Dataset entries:

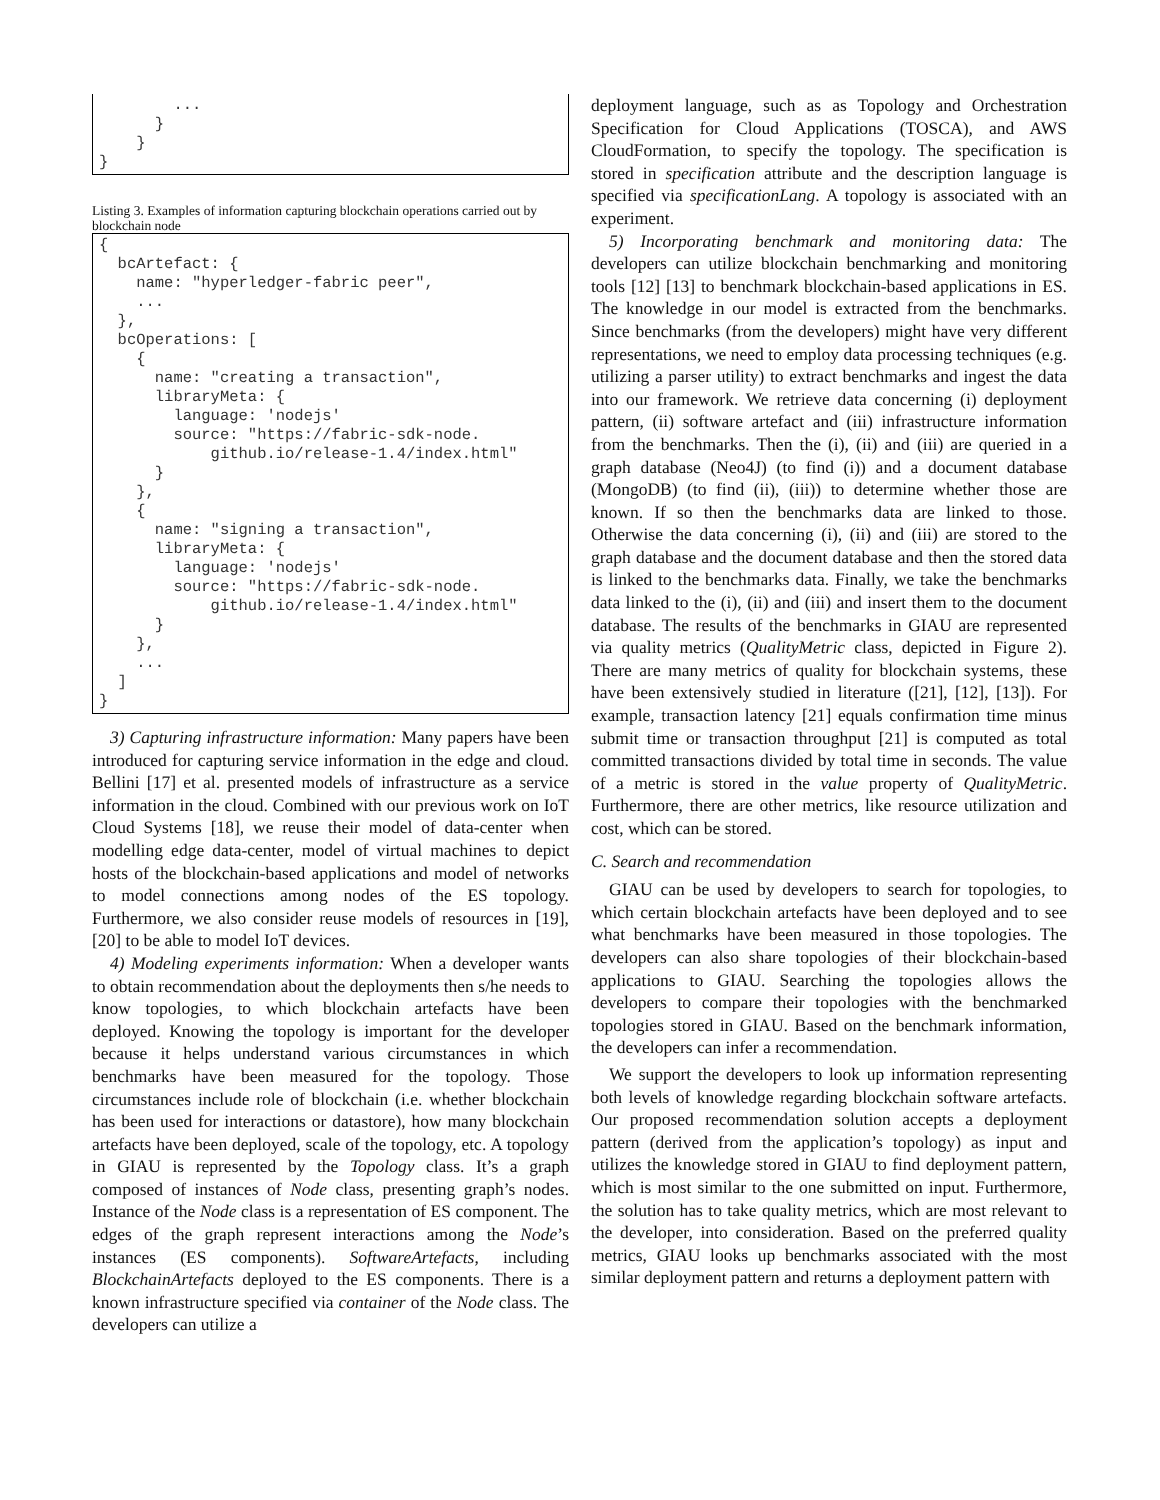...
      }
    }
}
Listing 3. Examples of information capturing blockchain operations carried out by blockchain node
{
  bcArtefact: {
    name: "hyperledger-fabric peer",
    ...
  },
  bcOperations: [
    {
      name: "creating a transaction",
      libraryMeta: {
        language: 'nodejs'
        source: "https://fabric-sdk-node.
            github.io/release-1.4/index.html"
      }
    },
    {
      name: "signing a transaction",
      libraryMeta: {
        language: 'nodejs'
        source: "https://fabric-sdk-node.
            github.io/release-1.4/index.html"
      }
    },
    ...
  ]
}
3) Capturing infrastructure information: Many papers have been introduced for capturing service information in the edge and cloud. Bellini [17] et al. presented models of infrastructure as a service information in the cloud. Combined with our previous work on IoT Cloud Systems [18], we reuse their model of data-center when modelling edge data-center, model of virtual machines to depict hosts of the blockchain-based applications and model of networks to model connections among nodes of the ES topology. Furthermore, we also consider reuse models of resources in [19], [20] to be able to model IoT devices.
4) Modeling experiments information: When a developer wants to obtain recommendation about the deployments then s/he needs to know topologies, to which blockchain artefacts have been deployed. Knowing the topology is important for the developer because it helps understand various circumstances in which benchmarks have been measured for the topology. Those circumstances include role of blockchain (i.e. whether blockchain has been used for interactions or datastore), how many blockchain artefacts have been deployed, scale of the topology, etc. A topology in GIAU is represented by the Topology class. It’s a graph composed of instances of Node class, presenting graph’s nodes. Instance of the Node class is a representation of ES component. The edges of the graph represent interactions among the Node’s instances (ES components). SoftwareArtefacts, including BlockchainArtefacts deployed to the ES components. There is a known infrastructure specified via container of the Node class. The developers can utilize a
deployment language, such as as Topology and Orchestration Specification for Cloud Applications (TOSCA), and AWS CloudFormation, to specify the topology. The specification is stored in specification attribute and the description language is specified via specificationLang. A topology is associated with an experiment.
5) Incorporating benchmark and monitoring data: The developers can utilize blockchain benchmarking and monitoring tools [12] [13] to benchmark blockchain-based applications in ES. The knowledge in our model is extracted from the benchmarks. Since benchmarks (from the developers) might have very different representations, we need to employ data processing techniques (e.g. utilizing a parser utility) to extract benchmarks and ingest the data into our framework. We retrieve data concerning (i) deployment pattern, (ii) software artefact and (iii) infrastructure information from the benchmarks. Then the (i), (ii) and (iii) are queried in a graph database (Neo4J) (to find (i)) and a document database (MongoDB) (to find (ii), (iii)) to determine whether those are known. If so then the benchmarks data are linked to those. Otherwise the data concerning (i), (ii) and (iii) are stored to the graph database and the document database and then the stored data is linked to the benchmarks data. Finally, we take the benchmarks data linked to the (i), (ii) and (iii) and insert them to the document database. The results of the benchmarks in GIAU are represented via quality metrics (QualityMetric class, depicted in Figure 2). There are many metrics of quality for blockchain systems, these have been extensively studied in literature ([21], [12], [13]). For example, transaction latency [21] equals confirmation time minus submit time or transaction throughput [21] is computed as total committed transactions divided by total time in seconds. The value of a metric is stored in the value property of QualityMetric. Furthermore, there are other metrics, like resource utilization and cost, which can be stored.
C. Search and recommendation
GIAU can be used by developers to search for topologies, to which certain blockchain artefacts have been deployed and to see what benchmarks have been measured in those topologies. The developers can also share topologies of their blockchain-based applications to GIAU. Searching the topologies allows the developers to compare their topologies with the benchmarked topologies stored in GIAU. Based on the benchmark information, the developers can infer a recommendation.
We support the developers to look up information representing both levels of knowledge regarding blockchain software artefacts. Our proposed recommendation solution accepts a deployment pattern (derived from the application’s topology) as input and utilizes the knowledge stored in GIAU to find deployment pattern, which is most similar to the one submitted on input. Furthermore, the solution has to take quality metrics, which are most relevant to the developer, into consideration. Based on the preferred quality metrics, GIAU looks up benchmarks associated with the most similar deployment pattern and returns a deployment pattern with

EXERCISE DETAILS: Drop the images and copy all the data exactly.

FINISHED EXERCISE:
...
      }
    }
}
Listing 3. Examples of information capturing blockchain operations carried out by blockchain node
{
  bcArtefact: {
    name: "hyperledger-fabric peer",
    ...
  },
  bcOperations: [
    {
      name: "creating a transaction",
      libraryMeta: {
        language: 'nodejs'
        source: "https://fabric-sdk-node.
            github.io/release-1.4/index.html"
      }
    },
    {
      name: "signing a transaction",
      libraryMeta: {
        language: 'nodejs'
        source: "https://fabric-sdk-node.
            github.io/release-1.4/index.html"
      }
    },
    ...
  ]
}
3) Capturing infrastructure information: Many papers have been introduced for capturing service information in the edge and cloud. Bellini [17] et al. presented models of infrastructure as a service information in the cloud. Combined with our previous work on IoT Cloud Systems [18], we reuse their model of data-center when modelling edge data-center, model of virtual machines to depict hosts of the blockchain-based applications and model of networks to model connections among nodes of the ES topology. Furthermore, we also consider reuse models of resources in [19], [20] to be able to model IoT devices.
4) Modeling experiments information: When a developer wants to obtain recommendation about the deployments then s/he needs to know topologies, to which blockchain artefacts have been deployed. Knowing the topology is important for the developer because it helps understand various circumstances in which benchmarks have been measured for the topology. Those circumstances include role of blockchain (i.e. whether blockchain has been used for interactions or datastore), how many blockchain artefacts have been deployed, scale of the topology, etc. A topology in GIAU is represented by the Topology class. It’s a graph composed of instances of Node class, presenting graph’s nodes. Instance of the Node class is a representation of ES component. The edges of the graph represent interactions among the Node’s instances (ES components). SoftwareArtefacts, including BlockchainArtefacts deployed to the ES components. There is a known infrastructure specified via container of the Node class. The developers can utilize a
deployment language, such as as Topology and Orchestration Specification for Cloud Applications (TOSCA), and AWS CloudFormation, to specify the topology. The specification is stored in specification attribute and the description language is specified via specificationLang. A topology is associated with an experiment.
5) Incorporating benchmark and monitoring data: The developers can utilize blockchain benchmarking and monitoring tools [12] [13] to benchmark blockchain-based applications in ES. The knowledge in our model is extracted from the benchmarks. Since benchmarks (from the developers) might have very different representations, we need to employ data processing techniques (e.g. utilizing a parser utility) to extract benchmarks and ingest the data into our framework. We retrieve data concerning (i) deployment pattern, (ii) software artefact and (iii) infrastructure information from the benchmarks. Then the (i), (ii) and (iii) are queried in a graph database (Neo4J) (to find (i)) and a document database (MongoDB) (to find (ii), (iii)) to determine whether those are known. If so then the benchmarks data are linked to those. Otherwise the data concerning (i), (ii) and (iii) are stored to the graph database and the document database and then the stored data is linked to the benchmarks data. Finally, we take the benchmarks data linked to the (i), (ii) and (iii) and insert them to the document database. The results of the benchmarks in GIAU are represented via quality metrics (QualityMetric class, depicted in Figure 2). There are many metrics of quality for blockchain systems, these have been extensively studied in literature ([21], [12], [13]). For example, transaction latency [21] equals confirmation time minus submit time or transaction throughput [21] is computed as total committed transactions divided by total time in seconds. The value of a metric is stored in the value property of QualityMetric. Furthermore, there are other metrics, like resource utilization and cost, which can be stored.
C. Search and recommendation
GIAU can be used by developers to search for topologies, to which certain blockchain artefacts have been deployed and to see what benchmarks have been measured in those topologies. The developers can also share topologies of their blockchain-based applications to GIAU. Searching the topologies allows the developers to compare their topologies with the benchmarked topologies stored in GIAU. Based on the benchmark information, the developers can infer a recommendation.
We support the developers to look up information representing both levels of knowledge regarding blockchain software artefacts. Our proposed recommendation solution accepts a deployment pattern (derived from the application’s topology) as input and utilizes the knowledge stored in GIAU to find deployment pattern, which is most similar to the one submitted on input. Furthermore, the solution has to take quality metrics, which are most relevant to the developer, into consideration. Based on the preferred quality metrics, GIAU looks up benchmarks associated with the most similar deployment pattern and returns a deployment pattern with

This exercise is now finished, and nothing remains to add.